The story of how Grossman and Murray created Home Plate is indeed one of exhaustion and frustration but it is also an encouraging one. It's about two Americans who not only succeeded on foreign soil but who succeeded on their own terms.

The idea for Home Plate began in December 2009 before the two had met. With the aid of two friends and his girlfriend, Murray parlayed his experiences working at a number of restaurants in Texas and Memphis and began planning a delivery service of Southern barbecue for the Hepingli neighborhood. In April last year, Murray started pumping out briskets, ribs and wings from a tiny kitchen in his Xibahe flat, waking up at 9 am and working until midnight to meet what quickly became a loyal following.

"You're living and waking up and doing it day in and day out," Murray said.

A disagreement between the four temporarily shuttered the delivery service but about this time he met Grossman, already a fan of Home Plate, who immediately got on board. The delivery service grew so quickly that Grossman had to do some of the deliveries himself. As word spread, both thought it would be the perfect time to open up a restaurant. But how? And where would the money come from?

The initial idea of a taco truck was shot down when they were told a government permit would be impossible ("Which is really strange to me," Grossman said. "There are so many vendors on the street, some even in front of the police station."). A brick and mortar shop would have to be the way to go but Grossman and Murray would deal with a whole slew of new problems: hunting for loans in a post-recession United States, tapping friends and family for start-up capital, communication problems with contractors, dealing with hard-nosed chengguan who would spring out of nowhere with various construction restrictions, as well as the soaring costs of setting up shop in China's capital.

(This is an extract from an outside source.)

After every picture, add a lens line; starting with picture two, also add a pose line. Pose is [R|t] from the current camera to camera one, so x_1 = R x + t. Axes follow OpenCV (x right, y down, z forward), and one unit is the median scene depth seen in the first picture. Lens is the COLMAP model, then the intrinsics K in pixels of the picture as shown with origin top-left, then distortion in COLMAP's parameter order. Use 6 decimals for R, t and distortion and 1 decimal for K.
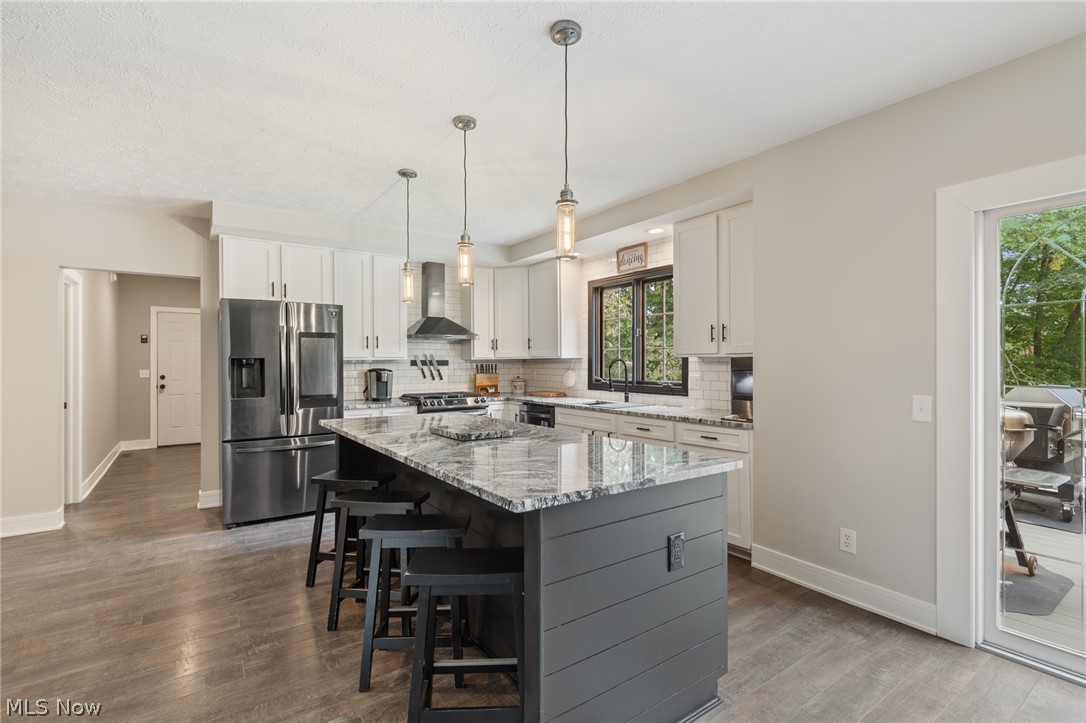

"Money was our biggest stumbling block," Grossman said. "We could have asked an investor but we wanted to do it ourselves."

Some of the problems were also self-inflicted. Murray insisted on cooking all the dishes in house, from the sauces and beef patties, to the tortilla chips and corn dogs. Although the burger and hot dog buns are farmed out to a local bakery, the recipe is Murray's.

Doing it their way has been tough but Home Plate is slowly getting into a rhythm. With good breaks along the way (the tables, chairs, fridge, sink, stove, dishwasher and oven were swooped up from the now defunct Cafe Europa) and perseverance, the two sound fortunate to have come this far.

"We knew we would be able to do it and we had a specific plan and vision," Murray said. "Time will tell what that says about us."